Avenue Q(Photo © Carol Rosegg)
Avenue Q
(Photo © Carol Rosegg)

The controversial decision by the producers of the Tony Award-winning musical Avenue Q that the show will play a sit-down engagement in Las Vegas but will not tour the country is receiving a huge amount of media coverage.

On Sunday, June 6, Avenue Q won the Tony Award for Best Musical in what was considered a major upset over the Stephen Schwartz-Winnie Holzman show Wicked. The victory was largely credited to an innovative campaign in which the show’s producers encouraged road presenters and other Tony voters to “vote their heart,” indicating that the musical would tour. So it evidently came as a big, unpleasant surprise to many people when it was announced yesterday that the show would play an exclusive engagement in a new, $40 million Las Vegas theater rather than touring the country. (Approximately 15% percent of Tony voters are road presenters.)
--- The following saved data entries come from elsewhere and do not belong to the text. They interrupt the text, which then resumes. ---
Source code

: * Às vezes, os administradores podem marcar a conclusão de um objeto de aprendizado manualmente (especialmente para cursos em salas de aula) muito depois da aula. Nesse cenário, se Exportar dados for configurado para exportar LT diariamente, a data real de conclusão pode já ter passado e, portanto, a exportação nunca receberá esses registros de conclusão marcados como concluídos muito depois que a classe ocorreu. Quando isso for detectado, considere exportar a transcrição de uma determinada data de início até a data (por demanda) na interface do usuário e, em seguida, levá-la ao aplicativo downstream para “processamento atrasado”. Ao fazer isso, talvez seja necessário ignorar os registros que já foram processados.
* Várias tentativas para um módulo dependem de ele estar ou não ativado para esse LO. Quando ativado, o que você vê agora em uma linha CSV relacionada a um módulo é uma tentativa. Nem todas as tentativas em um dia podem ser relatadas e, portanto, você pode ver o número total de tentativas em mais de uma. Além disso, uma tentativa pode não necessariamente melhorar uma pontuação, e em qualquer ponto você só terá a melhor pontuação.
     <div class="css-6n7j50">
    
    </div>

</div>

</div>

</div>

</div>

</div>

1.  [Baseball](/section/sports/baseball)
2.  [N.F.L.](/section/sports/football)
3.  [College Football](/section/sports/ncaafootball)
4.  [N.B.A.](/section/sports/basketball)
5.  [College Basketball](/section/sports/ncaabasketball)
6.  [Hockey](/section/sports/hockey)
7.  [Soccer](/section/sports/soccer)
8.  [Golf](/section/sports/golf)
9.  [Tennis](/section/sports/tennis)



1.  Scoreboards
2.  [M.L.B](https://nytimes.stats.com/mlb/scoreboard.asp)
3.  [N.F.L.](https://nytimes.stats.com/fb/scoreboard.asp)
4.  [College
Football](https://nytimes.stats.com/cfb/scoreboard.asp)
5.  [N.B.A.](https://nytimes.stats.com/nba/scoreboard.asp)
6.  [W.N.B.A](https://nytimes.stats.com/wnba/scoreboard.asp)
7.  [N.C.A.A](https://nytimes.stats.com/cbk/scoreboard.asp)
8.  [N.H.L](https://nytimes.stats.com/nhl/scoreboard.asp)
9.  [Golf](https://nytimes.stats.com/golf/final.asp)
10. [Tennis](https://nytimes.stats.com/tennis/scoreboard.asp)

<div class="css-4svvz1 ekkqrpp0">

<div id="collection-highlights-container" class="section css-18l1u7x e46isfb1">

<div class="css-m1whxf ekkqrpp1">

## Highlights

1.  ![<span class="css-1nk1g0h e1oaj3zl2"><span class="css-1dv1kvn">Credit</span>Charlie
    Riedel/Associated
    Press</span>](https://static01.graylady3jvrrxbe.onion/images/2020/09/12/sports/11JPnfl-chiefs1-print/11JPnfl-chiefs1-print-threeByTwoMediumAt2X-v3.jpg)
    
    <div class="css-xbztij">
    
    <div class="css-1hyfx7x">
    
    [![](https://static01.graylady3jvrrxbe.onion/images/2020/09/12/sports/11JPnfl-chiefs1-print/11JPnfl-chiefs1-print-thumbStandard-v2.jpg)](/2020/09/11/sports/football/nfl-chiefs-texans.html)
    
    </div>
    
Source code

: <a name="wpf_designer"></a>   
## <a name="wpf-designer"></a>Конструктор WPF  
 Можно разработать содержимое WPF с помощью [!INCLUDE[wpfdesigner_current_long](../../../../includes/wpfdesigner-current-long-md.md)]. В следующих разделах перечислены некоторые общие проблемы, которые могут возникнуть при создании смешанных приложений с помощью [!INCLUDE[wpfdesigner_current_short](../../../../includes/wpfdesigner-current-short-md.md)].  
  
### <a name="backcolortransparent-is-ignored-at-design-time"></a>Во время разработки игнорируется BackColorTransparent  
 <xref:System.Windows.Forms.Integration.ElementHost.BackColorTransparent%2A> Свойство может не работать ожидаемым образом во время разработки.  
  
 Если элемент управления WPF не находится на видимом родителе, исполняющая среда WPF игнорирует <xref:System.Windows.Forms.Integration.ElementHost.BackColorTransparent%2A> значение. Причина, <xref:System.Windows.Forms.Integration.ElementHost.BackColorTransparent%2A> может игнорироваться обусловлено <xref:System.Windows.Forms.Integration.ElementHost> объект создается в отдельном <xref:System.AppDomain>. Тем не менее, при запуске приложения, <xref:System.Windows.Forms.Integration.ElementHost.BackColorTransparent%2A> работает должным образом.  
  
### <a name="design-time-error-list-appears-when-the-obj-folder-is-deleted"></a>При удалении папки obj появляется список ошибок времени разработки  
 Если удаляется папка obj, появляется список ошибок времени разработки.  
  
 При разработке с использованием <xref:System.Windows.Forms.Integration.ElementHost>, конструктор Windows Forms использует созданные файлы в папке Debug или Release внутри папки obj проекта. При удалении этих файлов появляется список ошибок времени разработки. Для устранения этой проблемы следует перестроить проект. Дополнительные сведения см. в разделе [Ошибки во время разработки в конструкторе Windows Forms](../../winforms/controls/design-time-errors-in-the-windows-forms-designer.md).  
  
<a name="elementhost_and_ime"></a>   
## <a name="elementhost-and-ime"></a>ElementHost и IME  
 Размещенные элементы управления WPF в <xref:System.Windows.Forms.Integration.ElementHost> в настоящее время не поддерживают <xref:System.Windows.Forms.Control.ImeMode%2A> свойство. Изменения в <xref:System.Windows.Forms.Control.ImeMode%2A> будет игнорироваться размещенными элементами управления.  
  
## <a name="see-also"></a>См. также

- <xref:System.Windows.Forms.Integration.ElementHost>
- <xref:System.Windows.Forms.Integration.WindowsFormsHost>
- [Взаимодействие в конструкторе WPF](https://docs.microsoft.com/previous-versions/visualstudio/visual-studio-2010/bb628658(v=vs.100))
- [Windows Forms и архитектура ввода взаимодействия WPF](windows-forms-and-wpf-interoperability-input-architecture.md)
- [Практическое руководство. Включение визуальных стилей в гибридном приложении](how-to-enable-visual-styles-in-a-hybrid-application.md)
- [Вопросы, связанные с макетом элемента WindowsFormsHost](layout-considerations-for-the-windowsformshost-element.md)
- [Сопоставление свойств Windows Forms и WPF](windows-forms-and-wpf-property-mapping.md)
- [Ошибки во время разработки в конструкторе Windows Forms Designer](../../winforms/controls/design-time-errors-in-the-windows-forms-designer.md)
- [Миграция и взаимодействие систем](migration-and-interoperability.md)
Articles that appeared today in The New York Times, the New York Post, and elsewhere covered the flaring controversy. Kevin McCollum, one of Avenue Q‘s producers, told the Times, “I’d be disappointed, too. At the same time, I have to create an equation where the financial model is met.” He added, “We thought we were going [on tour]. Look, I’ve been involved in a half-dozen deals in Las Vegas that didn’t work out. It was not a slam dunk.”
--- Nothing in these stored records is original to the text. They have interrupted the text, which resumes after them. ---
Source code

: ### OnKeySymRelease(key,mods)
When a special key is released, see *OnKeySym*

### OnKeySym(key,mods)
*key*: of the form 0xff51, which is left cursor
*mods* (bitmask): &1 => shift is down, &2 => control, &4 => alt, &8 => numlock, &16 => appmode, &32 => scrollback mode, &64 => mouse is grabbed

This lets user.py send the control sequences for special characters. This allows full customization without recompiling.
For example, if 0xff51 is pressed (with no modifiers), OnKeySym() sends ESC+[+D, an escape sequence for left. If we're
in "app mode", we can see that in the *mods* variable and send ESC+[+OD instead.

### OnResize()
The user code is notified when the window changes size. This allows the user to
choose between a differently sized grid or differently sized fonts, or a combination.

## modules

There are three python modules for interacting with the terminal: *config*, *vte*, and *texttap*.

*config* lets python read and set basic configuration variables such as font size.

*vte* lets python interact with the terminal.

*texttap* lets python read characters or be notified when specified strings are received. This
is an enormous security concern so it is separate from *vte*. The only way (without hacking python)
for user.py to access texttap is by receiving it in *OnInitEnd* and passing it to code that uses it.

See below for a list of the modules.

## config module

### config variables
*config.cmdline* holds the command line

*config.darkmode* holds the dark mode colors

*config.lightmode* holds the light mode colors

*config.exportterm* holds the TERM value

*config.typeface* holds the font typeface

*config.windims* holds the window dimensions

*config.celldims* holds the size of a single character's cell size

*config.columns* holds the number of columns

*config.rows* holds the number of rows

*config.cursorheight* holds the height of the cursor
In May, Kevin McCollum, Jeffrey Seller, Robyn Goodman, and the rest of the show’s producing team threw a party at John’s Pizza during which, according to Michael Riedel of The New York Post, a national tour of the show was discussed. Riedel quotes Brad Broecker, a Louisville booker of touring shows, as saying: “I feel all of us got snookered. I was assured many times that there was going to be a tour and then told, ‘Thank you very much for your support.'”

According to Riedel, Kevin McCollum described the Las Vegas deal as “a long shot” and said that his talks with Vegas entrepreneur Steve Wynn to present the show there “could have fallen apart at any time.” He said, that, as the lead producer of Avenue Q, his job was “to make sure that all the options were open for the show.”

Meanwhile, opinions of the deal raged on the online theater discussion forum “All That Chat.” One poster wrote: “If you are touting your show as the little guy who needs help toppling the $14 million green giant and all the while you are planning on taking the little guy to a new $40 million home and giving the shaft to the voters you are targeting, you are a stinker in my book. Smart, maybe but definitely ‘without a heart.'” Another wondered, “Are we now voting for Tonys because of touring potential? If so, the Tonys should no longer exist. The Tony award is supposed to be given for excellence in theater — NOT for excellence in theater and touring potential.”

In addition to Best Musical, Avenue Q won Tony Awards for its score (Jeff Marx and Robert Lopez) and its book (by Jeff Whitty). TheaterMania was unable to reach any of the Avenue Q producers today for immediate comment on the Vegas/tour controversy.